François Portet, "Towards End-to-End Spoken Language Understanding: Application to Voice Command in Smart Homes"

In this talk, I will give an overview of an approach for voice command in smart home focusing on the Spoken Language Understanding part. I will start by introducing the domain of Spoken Language Understanding with a focus on the latest developments brought by the Deep Learning approach and its development in the French Language. I will then introduce the research carried out in the nationally funded Vocadom project (http://vocadom.imag.fr) whose aim is to build a distant voice controlled home automation system that adapts to the user and that can be used in real conditions (noise, presence of several people). In particular, how the voice command has been conceived to fit the needs of older adults and people with sight impairment will be detailed. The talk will then present some recent SLU experiments for voice command comparing a state-of-the-art pipeline approach and a Deep network based End-to-End model and will provide some analyses of the End-to-End model behavior. Finally, I will discuss the challenges that are still to be addressed in this domain.


François Portet (Ph.D’05) is Maître de Conferences (Associate Professor) at UGA. Previously, he was a postdoctoral researcher at Aberdeen University, Scotland (2006-2008) and a visiting researcher at Mobile Computing Laboratory, Osaka University, Japan (2019). His research interests lie at the cross-roads of NLP, Speech Processing and Ambient Intelligence. He has published about 120 peer-reviewed papers in these areas and is currently the coordinator of the nationally funded Vocadom project (http://vocadom.imag.fr).


Markus Göckeritz: "Eager Machine Translation"

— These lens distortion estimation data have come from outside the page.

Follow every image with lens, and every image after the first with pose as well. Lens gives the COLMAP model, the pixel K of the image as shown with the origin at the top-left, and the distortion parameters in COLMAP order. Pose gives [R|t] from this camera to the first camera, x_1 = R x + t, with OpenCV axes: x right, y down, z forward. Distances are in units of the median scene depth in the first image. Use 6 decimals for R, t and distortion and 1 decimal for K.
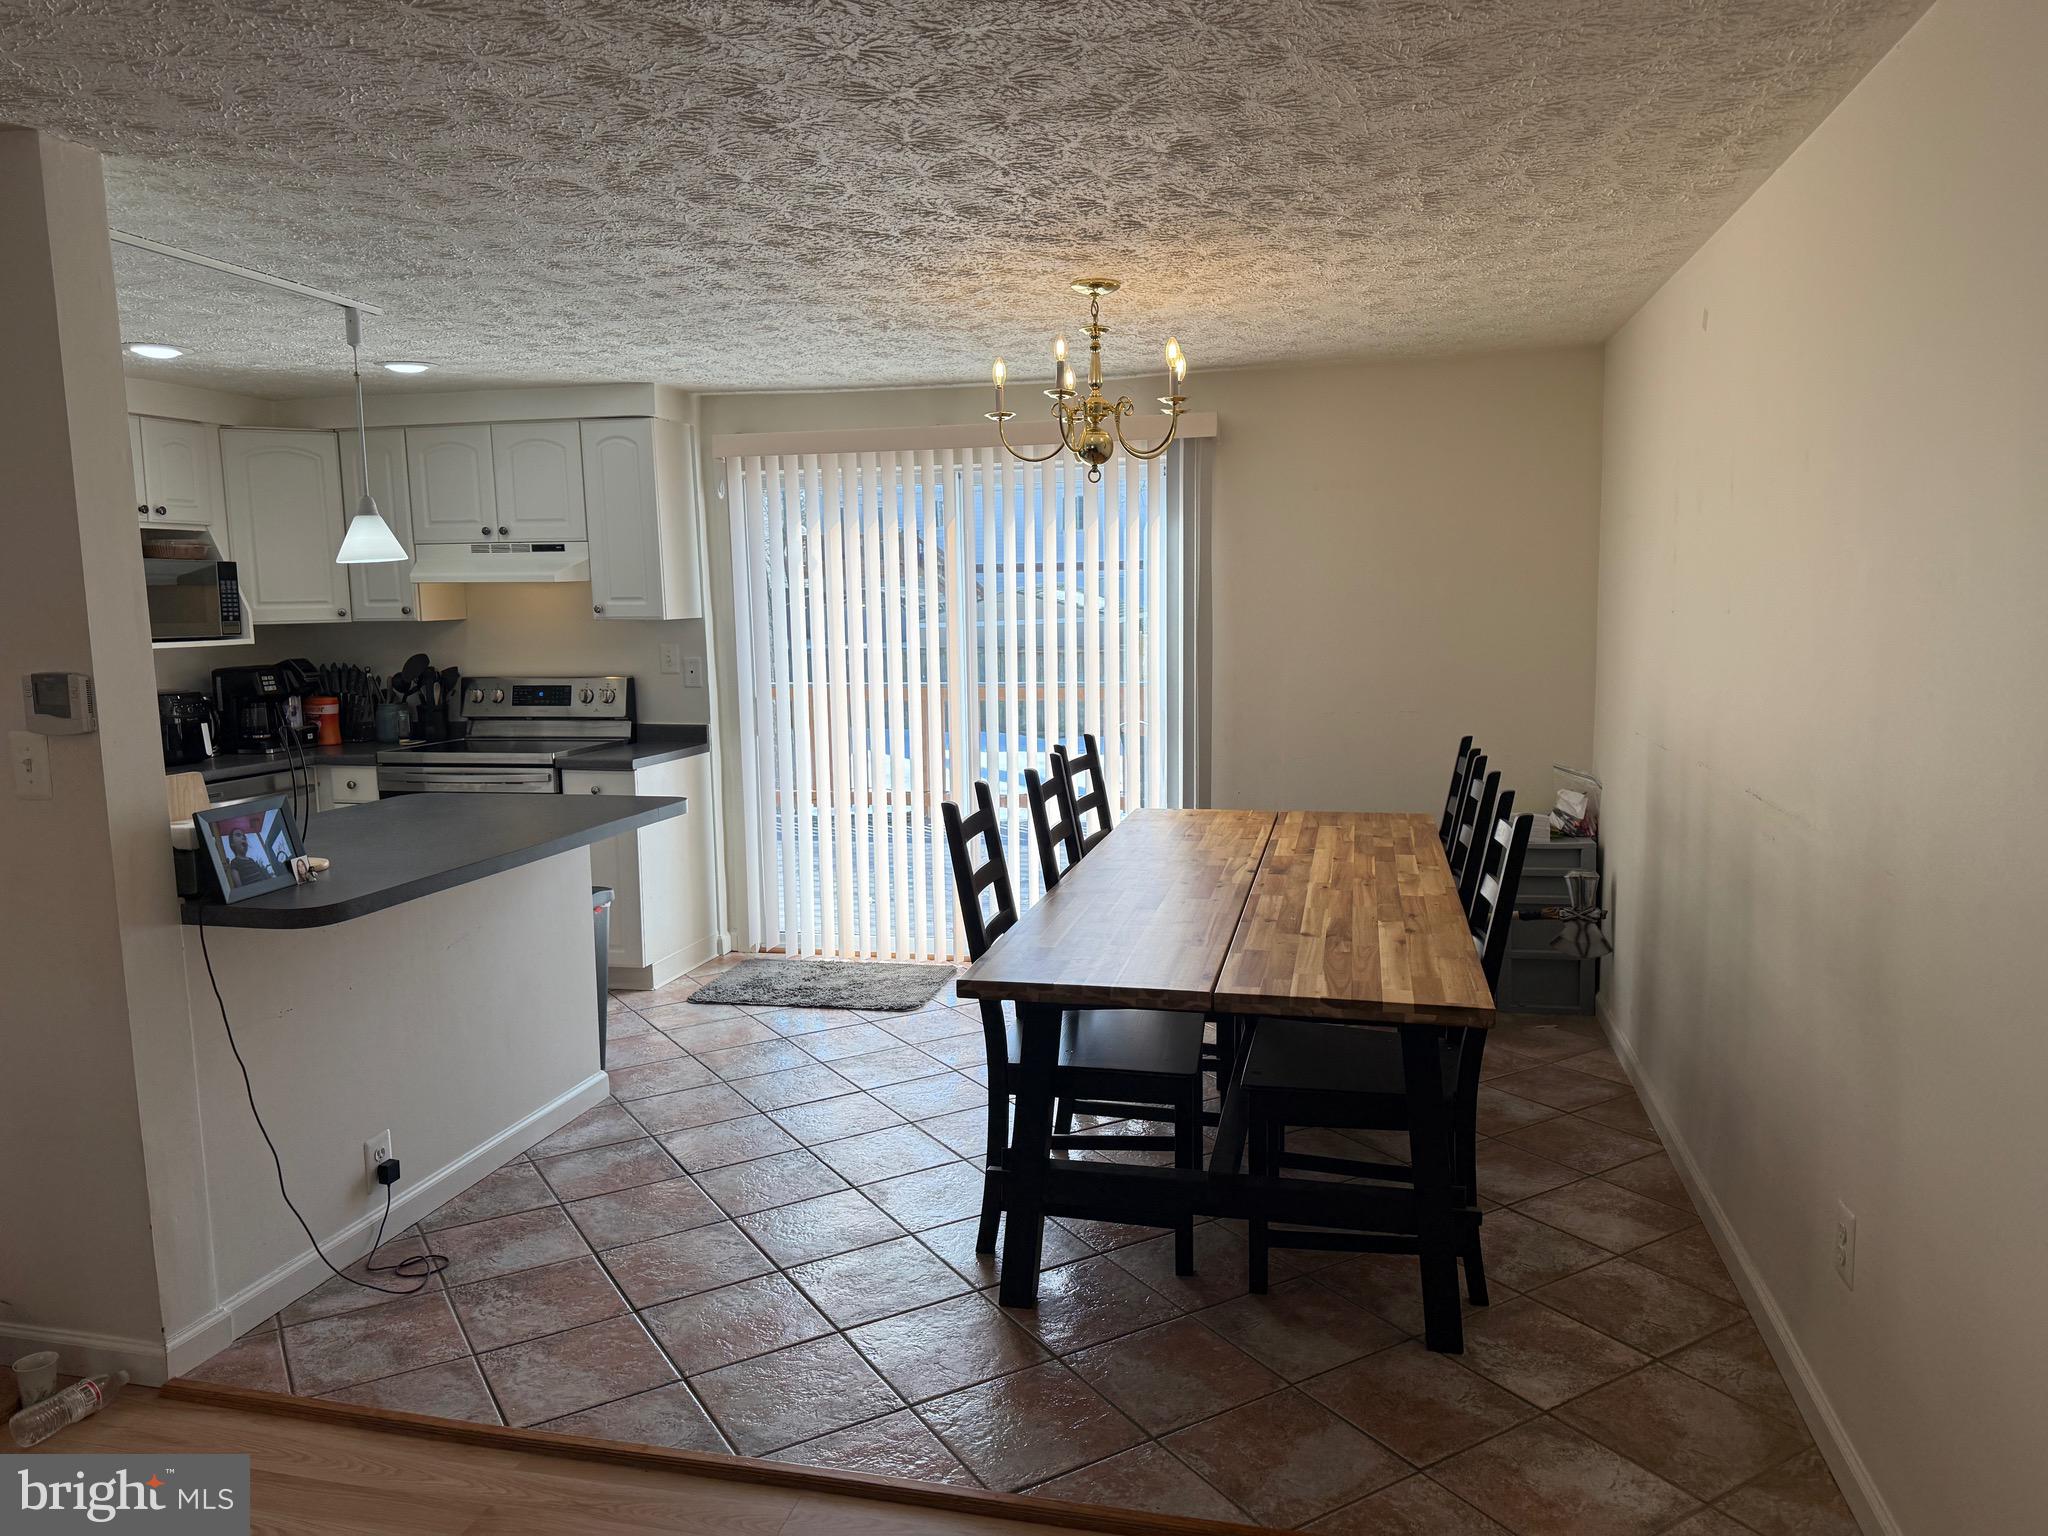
lens RADIAL K [[1436.8, 0, 1032.5], [0, 1436.8, 782.6], [0, 0, 1]] dist [0.154748, -0.263293]
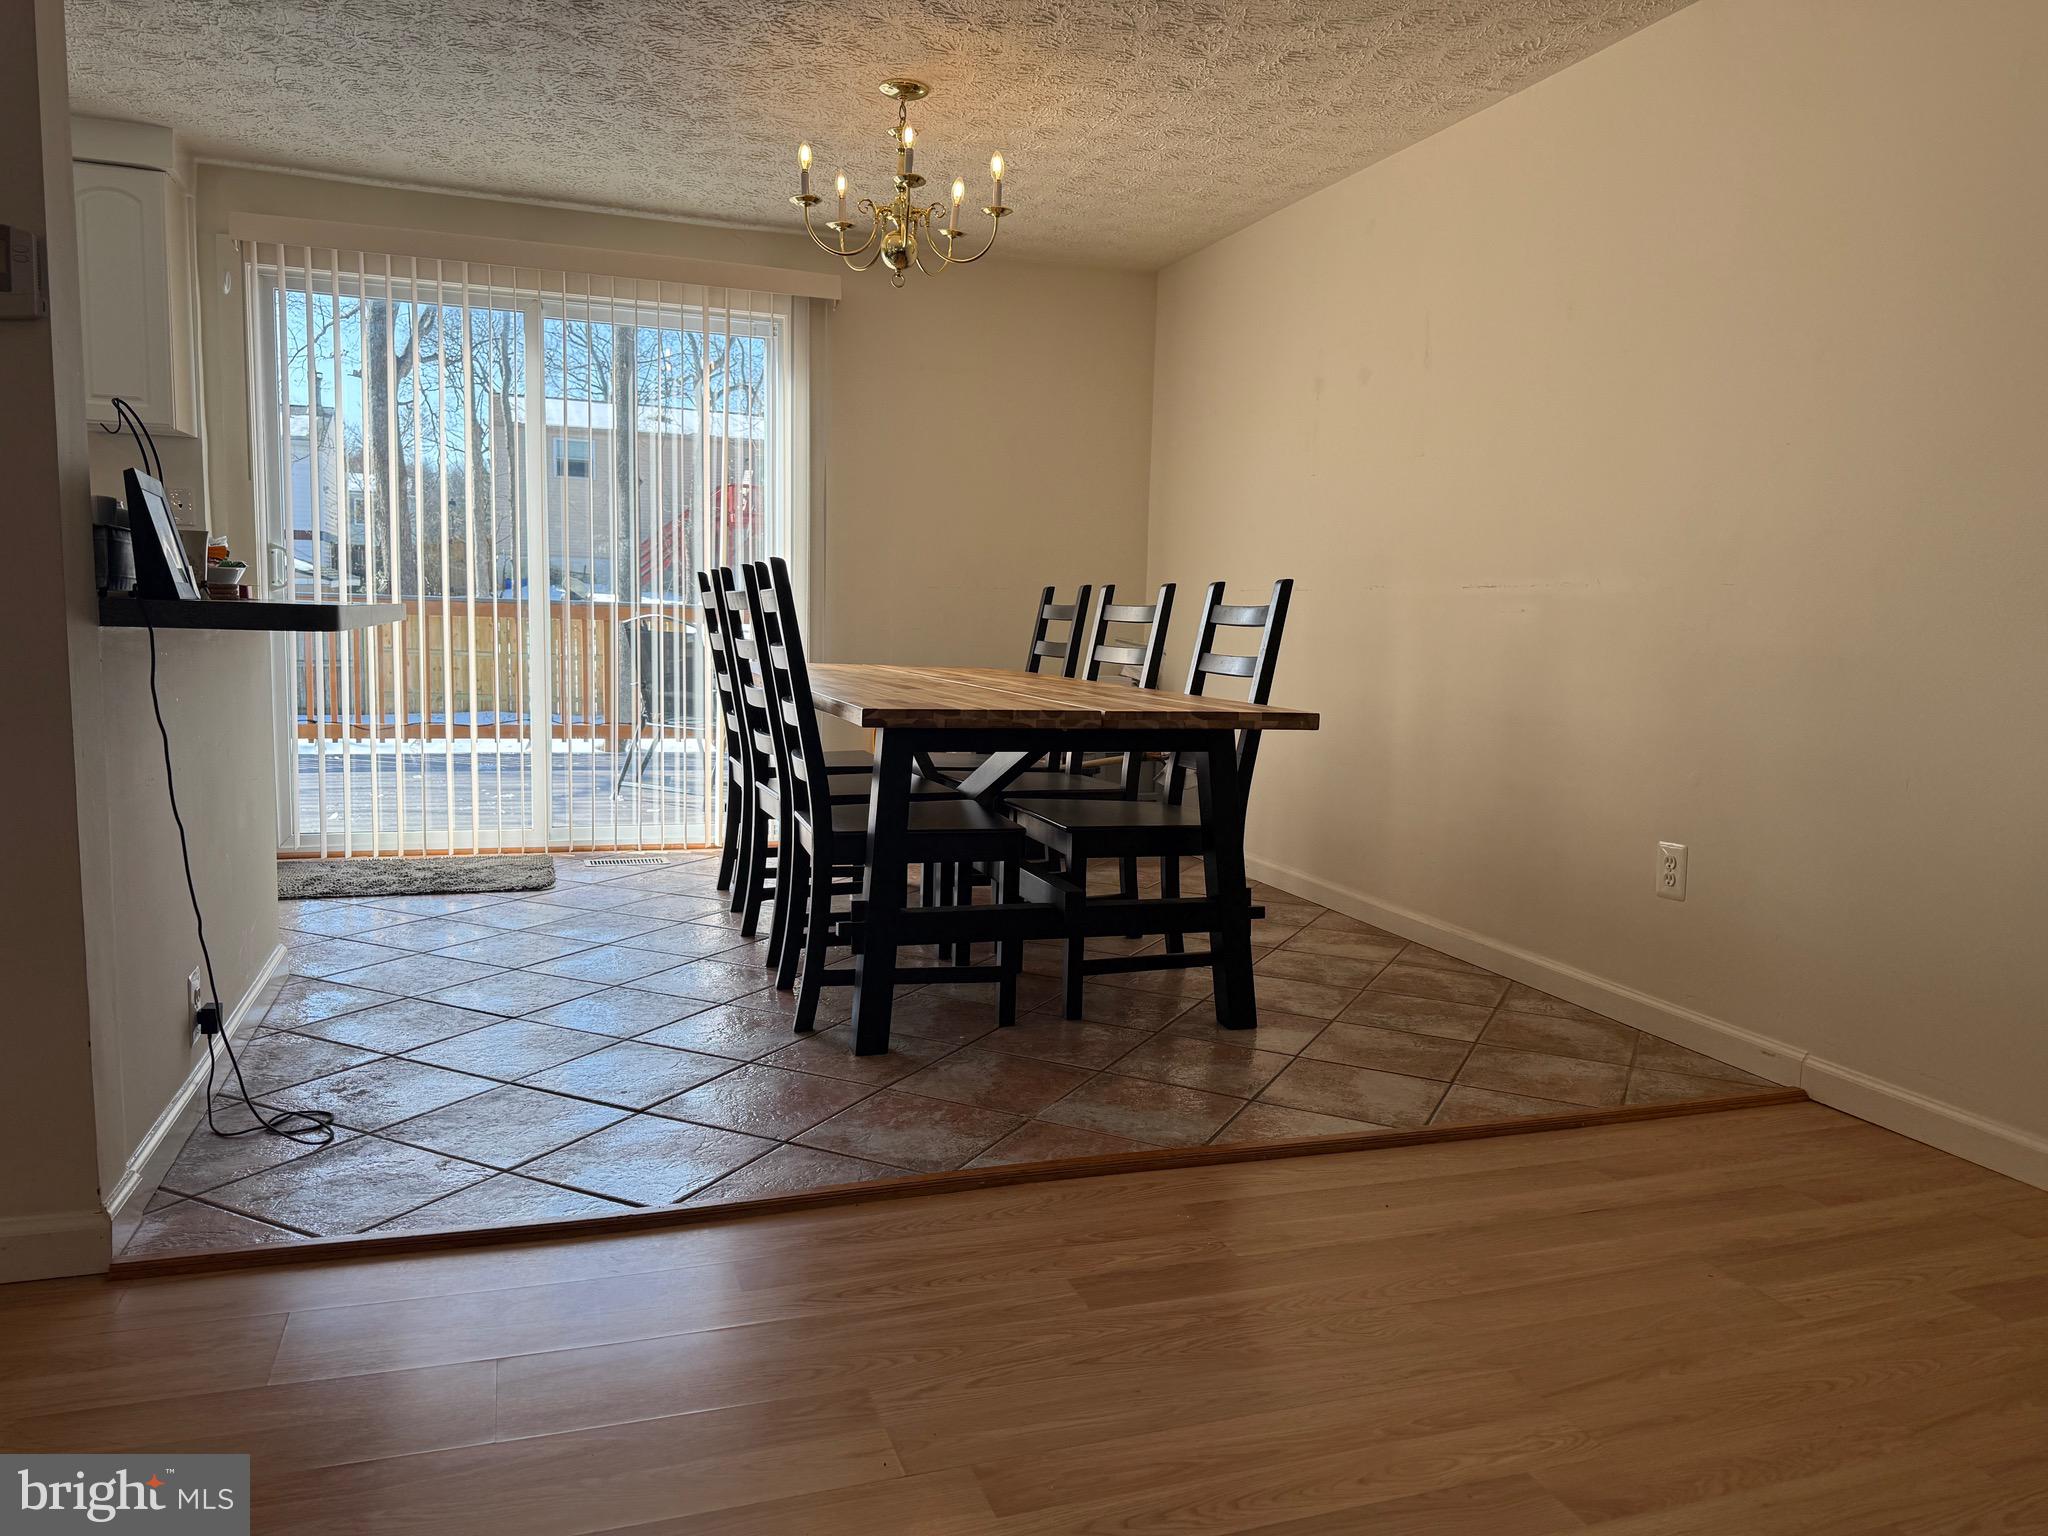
lens RADIAL K [[1470.0, 0, 1024.0], [0, 1470.0, 768.0], [0, 0, 1]] dist [0.024926, 0.001165]
pose [[0.840803, -0.016836, 0.541079, -0.295442], [0.029205, 0.999471, -0.014284, 0.094913], [-0.540552, 0.027813, 0.840851, 0.072206]]
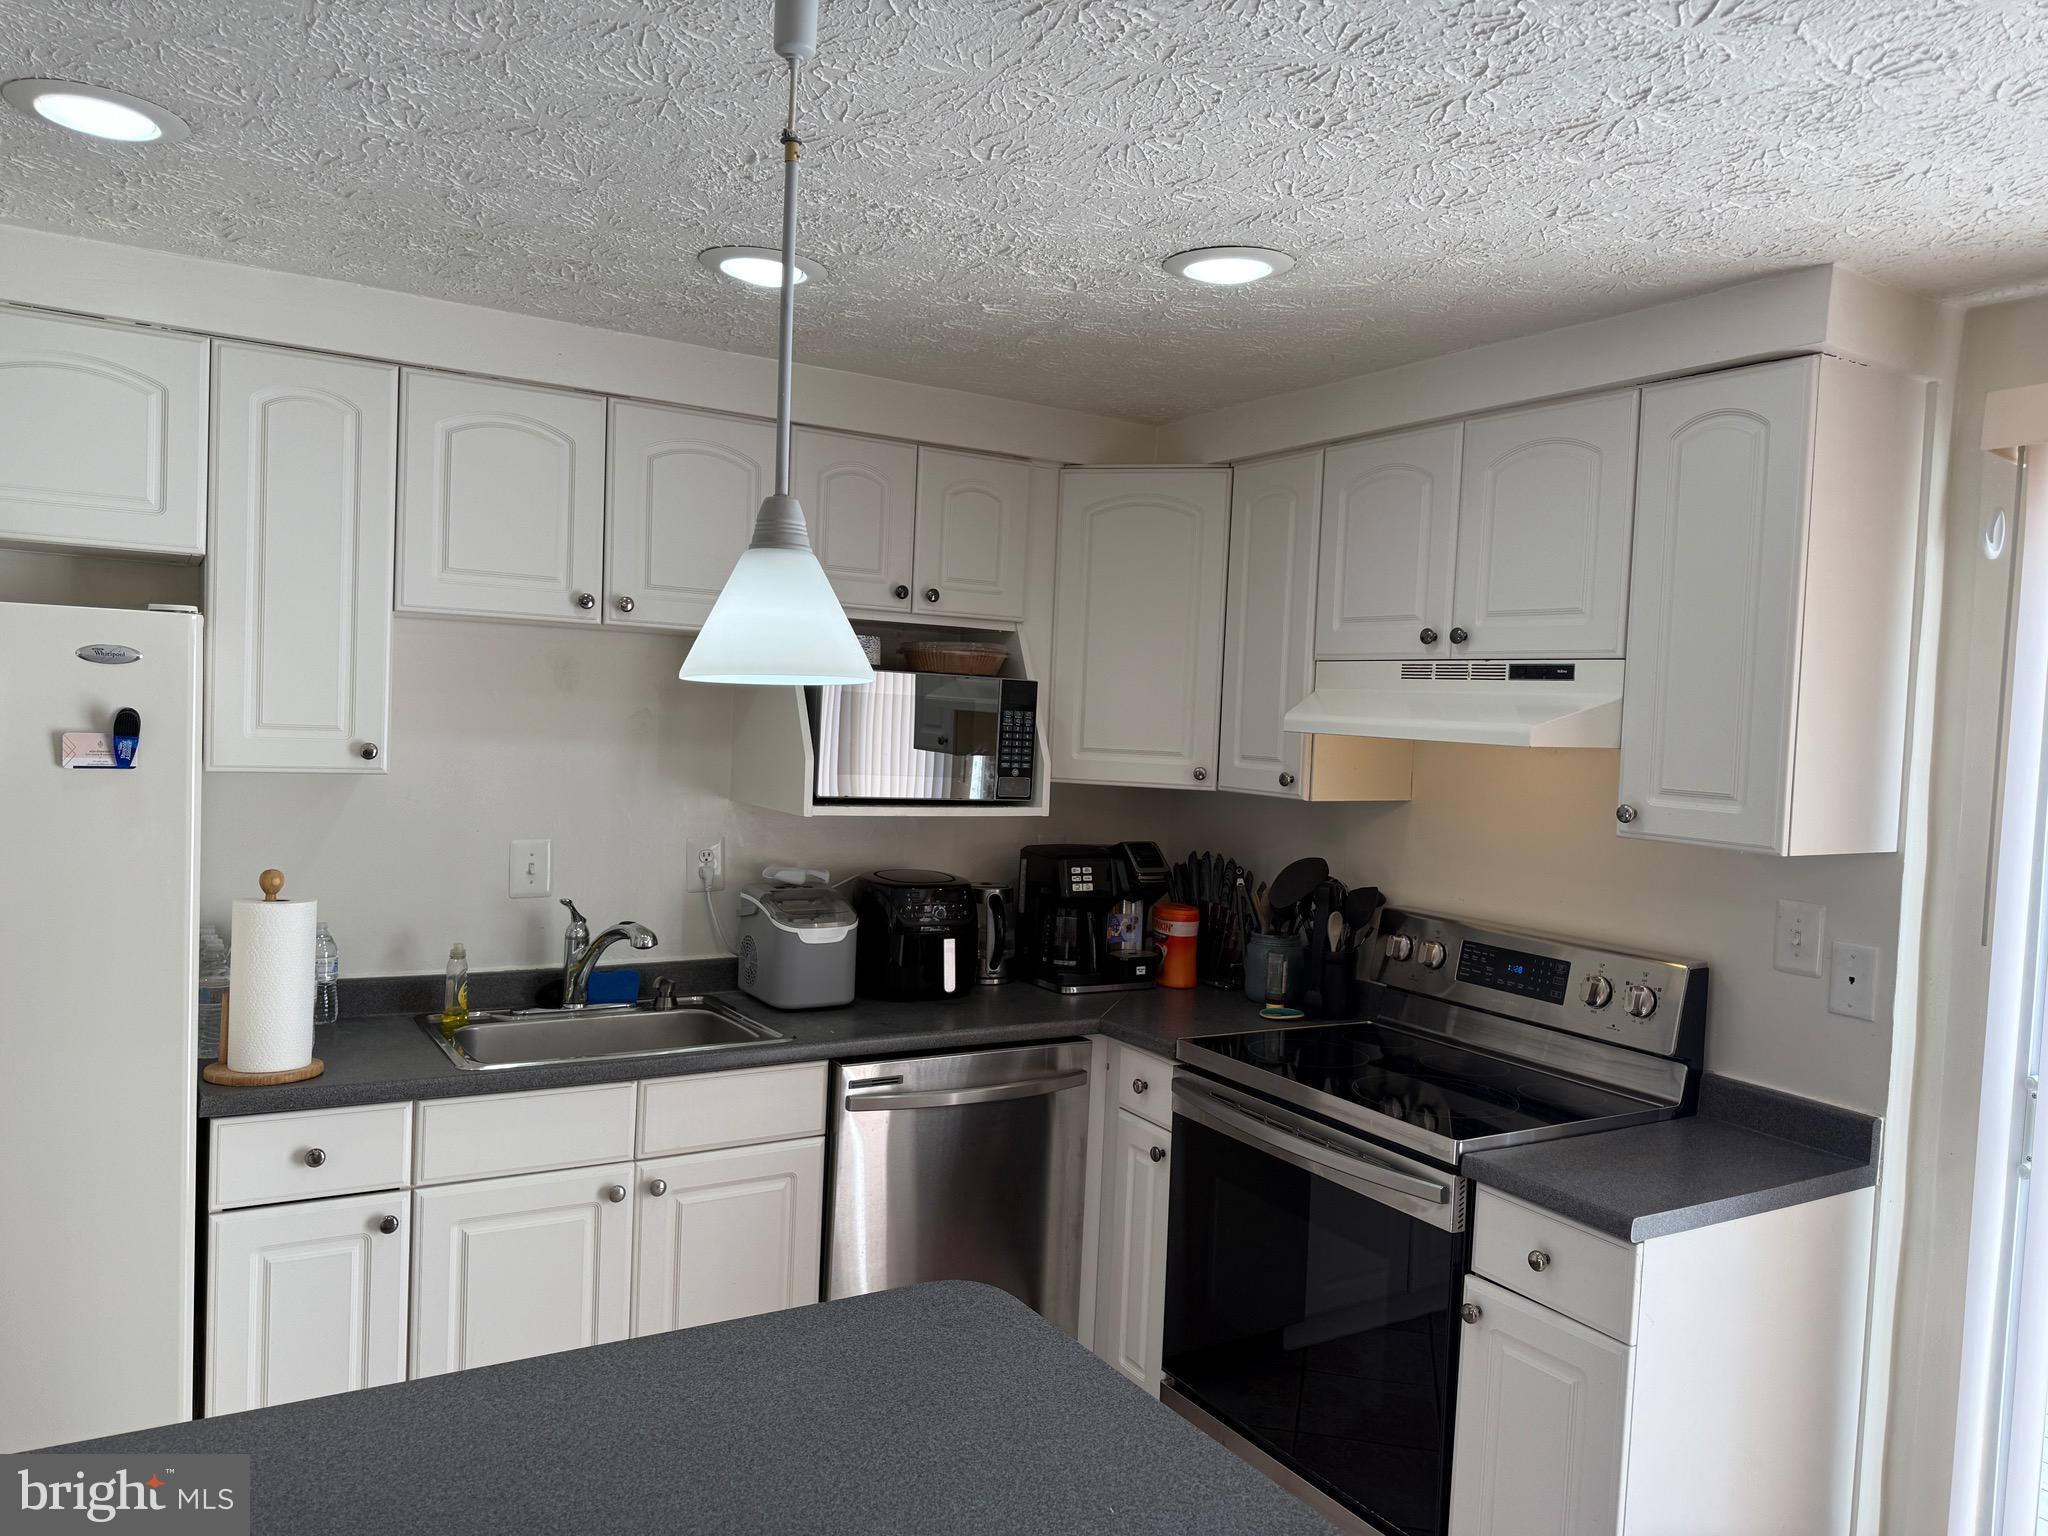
lens RADIAL K [[1426.2, 0, 1030.2], [0, 1426.2, 772.6], [0, 0, 1]] dist [0.152115, -0.280864]
pose [[0.706473, 0.080463, -0.703152, -0.120722], [-0.147199, 0.988495, -0.034778, -0.088929], [0.692264, 0.128073, 0.710189, 0.562872]]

Eager machine translation is a recent approach to simultaneous machine translation introduced by [Press and Smith, 2018]. To improve translation quality, [Press and Smith, 2018] use beam search. With beam search, however, the final translation can only be returned once the entire source sentence was processed. This effectively makes eager translation a non-simultaneous process.
We applied sequence-level knowledge distillation to the eager translation model and show that we can eliminate the need for beam search for eager translation. We furthermore report a significant improvement in both translation quality and translation speed. Our model outperforms the original eager translation model by more than 2 BLEU and translates at almost twice the speed.
We confirm that the distilled data set is more deterministic, more parallel, and more monotonous than the original training data, but show that the increase in determinism, parallelism, and monotonicity in the training data does not fully explain the superior translation quality.